Reproduce the rows verbatim, starting with the line that contains "subtitle ※此參賽者名冊填寫並核章後，與附件二當天繳交※ [205, 134, 1651, 194]" and going on through the line that contains "For every layout", including both of those lines.

________

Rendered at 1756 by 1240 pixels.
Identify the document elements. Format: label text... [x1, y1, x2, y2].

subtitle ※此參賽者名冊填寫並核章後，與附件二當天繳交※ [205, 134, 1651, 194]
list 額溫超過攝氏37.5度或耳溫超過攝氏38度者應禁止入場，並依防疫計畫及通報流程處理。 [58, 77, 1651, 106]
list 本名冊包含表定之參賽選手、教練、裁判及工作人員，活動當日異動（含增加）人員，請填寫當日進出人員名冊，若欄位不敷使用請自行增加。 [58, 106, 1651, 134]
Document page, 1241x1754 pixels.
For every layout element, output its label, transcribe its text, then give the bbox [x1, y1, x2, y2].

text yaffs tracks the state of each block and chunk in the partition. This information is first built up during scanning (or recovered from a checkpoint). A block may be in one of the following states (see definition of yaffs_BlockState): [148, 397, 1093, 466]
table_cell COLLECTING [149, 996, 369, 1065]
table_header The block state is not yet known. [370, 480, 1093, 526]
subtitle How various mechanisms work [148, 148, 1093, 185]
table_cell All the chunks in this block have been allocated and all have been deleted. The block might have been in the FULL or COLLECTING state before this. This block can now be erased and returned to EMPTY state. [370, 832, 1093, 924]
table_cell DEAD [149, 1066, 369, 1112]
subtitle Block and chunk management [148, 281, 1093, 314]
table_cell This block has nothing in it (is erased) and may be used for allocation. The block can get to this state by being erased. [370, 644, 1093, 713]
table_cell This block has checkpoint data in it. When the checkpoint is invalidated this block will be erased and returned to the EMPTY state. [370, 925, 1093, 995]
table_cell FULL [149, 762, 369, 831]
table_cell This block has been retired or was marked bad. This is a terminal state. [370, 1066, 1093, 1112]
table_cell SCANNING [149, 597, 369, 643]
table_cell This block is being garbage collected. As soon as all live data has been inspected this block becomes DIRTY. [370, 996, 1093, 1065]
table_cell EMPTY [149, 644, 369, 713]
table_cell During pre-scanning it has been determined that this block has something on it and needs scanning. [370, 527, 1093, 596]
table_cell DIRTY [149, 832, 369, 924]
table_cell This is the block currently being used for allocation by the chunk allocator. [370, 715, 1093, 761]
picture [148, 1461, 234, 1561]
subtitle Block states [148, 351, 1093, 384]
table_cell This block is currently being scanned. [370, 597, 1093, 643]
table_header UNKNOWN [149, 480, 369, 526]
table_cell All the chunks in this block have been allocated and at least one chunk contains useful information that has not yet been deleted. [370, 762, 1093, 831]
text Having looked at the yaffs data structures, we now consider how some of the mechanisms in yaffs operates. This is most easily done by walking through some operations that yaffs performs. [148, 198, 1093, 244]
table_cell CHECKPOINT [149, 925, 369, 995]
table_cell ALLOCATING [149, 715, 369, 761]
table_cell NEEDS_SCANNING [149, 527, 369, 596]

________

_Full solution:_
subtitle ※此參賽者名冊填寫並核章後，與附件二當天繳交※ [205, 134, 1651, 194]
list 額溫超過攝氏37.5度或耳溫超過攝氏38度者應禁止入場，並依防疫計畫及通報流程處理。 [58, 77, 1651, 106]
list 本名冊包含表定之參賽選手、教練、裁判及工作人員，活動當日異動（含增加）人員，請填寫當日進出人員名冊，若欄位不敷使用請自行增加。 [58, 106, 1651, 134]
Document page, 1241x1754 pixels.
For every layout element, output its label, transcribe its text, then give the bbox [x1, y1, x2, y2].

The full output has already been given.